__Exercise description__
Could you copy exactly the lines below from the one with "Hurry up, Taxi. ads" to the one with "Publication Date", inclusive, leaving out any pictures?
<<<<
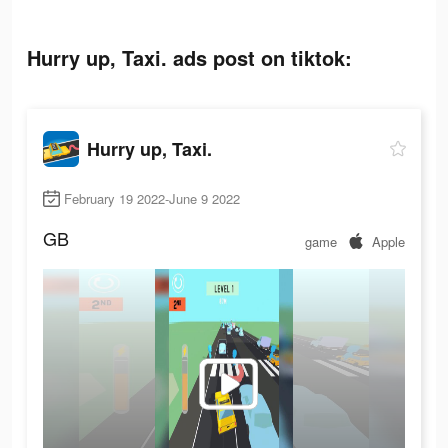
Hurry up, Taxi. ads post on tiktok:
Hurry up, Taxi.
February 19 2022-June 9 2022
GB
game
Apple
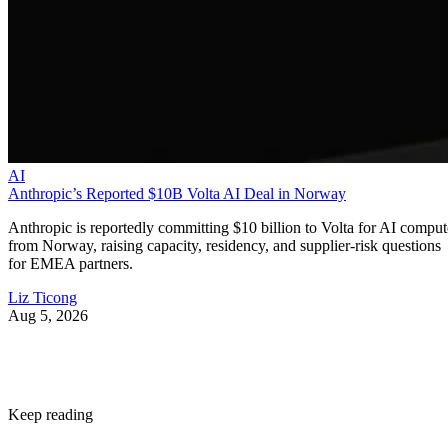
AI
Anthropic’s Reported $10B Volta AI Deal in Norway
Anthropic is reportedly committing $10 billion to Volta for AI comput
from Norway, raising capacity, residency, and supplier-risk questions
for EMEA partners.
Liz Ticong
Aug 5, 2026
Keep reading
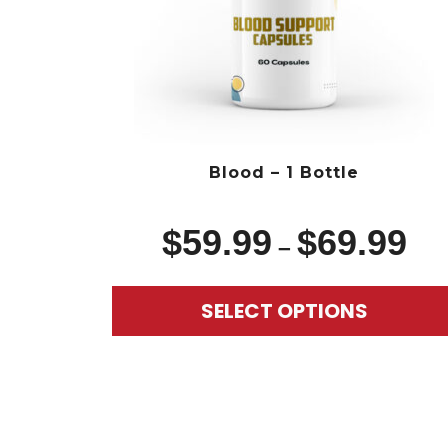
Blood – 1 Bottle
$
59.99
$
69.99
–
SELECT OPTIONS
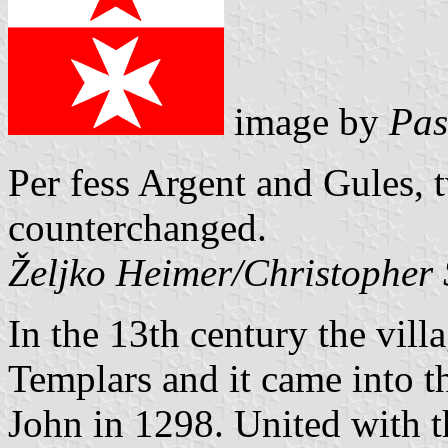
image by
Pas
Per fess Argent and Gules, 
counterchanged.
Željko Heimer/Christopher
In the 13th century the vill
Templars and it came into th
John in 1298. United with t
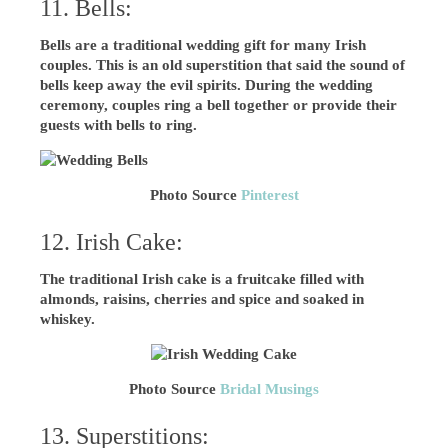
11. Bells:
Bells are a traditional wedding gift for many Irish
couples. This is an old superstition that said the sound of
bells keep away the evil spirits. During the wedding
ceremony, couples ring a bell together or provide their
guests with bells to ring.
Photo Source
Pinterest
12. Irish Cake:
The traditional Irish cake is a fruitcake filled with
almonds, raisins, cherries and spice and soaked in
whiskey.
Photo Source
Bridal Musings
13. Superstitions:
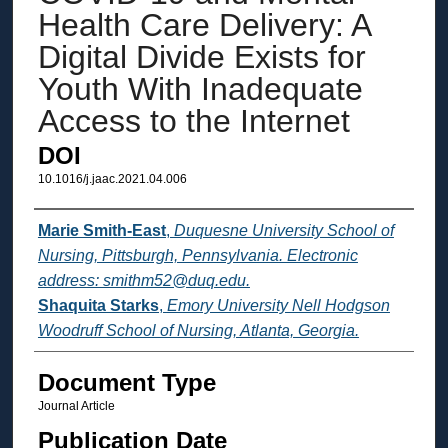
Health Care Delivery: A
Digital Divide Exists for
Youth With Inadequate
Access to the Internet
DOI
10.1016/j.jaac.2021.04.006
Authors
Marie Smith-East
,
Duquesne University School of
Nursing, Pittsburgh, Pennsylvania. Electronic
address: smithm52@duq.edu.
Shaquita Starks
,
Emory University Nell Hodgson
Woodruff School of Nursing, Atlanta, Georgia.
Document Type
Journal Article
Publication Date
>>>>
<<<<
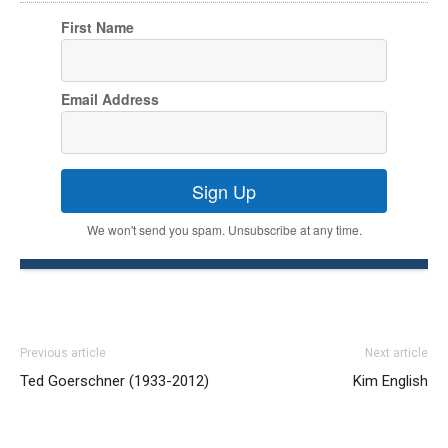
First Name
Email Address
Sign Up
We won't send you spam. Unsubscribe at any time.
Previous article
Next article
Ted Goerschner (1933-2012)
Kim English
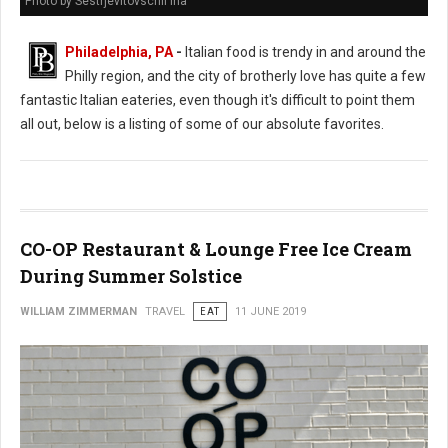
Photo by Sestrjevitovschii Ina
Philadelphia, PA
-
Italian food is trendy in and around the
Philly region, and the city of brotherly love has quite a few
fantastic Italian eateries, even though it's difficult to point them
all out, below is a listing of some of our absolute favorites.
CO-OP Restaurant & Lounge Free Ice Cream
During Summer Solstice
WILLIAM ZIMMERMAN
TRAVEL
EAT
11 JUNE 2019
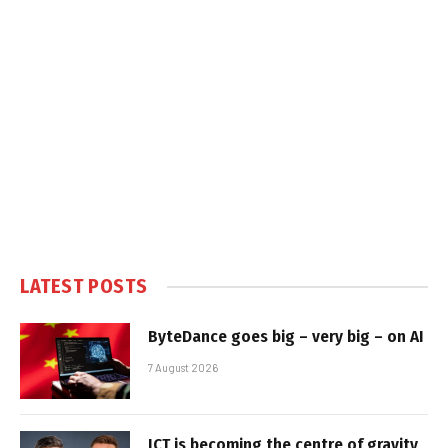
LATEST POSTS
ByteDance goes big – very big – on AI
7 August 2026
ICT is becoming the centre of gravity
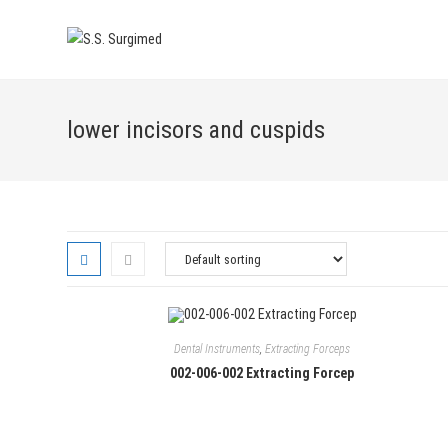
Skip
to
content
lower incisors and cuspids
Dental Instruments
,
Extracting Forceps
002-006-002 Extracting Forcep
>>>>
__Finished exercise__
Hurry up, Taxi. ads post on tiktok:
Hurry up, Taxi.
February 19 2022-June 9 2022
GB
game
Apple
AI
Anthropic’s Reported $10B Volta AI Deal in Norway
Anthropic is reportedly committing $10 billion to Volta for AI comput
from Norway, raising capacity, residency, and supplier-risk questions
for EMEA partners.
Liz Ticong
Aug 5, 2026
Keep reading
Blood – 1 Bottle
$
59.99
$
69.99
–
SELECT OPTIONS
image by
Pas
Per fess Argent and Gules, 
counterchanged.
Željko Heimer/Christopher
In the 13th century the vill
Templars and it came into th
John in 1298. United with t
11. Bells:
Bells are a traditional wedding gift for many Irish
couples. This is an old superstition that said the sound of
bells keep away the evil spirits. During the wedding
ceremony, couples ring a bell together or provide their
guests with bells to ring.
Photo Source
Pinterest
12. Irish Cake:
The traditional Irish cake is a fruitcake filled with
almonds, raisins, cherries and spice and soaked in
whiskey.
Photo Source
Bridal Musings
13. Superstitions:
Health Care Delivery: A
Digital Divide Exists for
Youth With Inadequate
Access to the Internet
DOI
10.1016/j.jaac.2021.04.006
Authors
Marie Smith-East
,
Duquesne University School of
Nursing, Pittsburgh, Pennsylvania. Electronic
address: smithm52@duq.edu.
Shaquita Starks
,
Emory University Nell Hodgson
Woodruff School of Nursing, Atlanta, Georgia.
Document Type
Journal Article
Publication Date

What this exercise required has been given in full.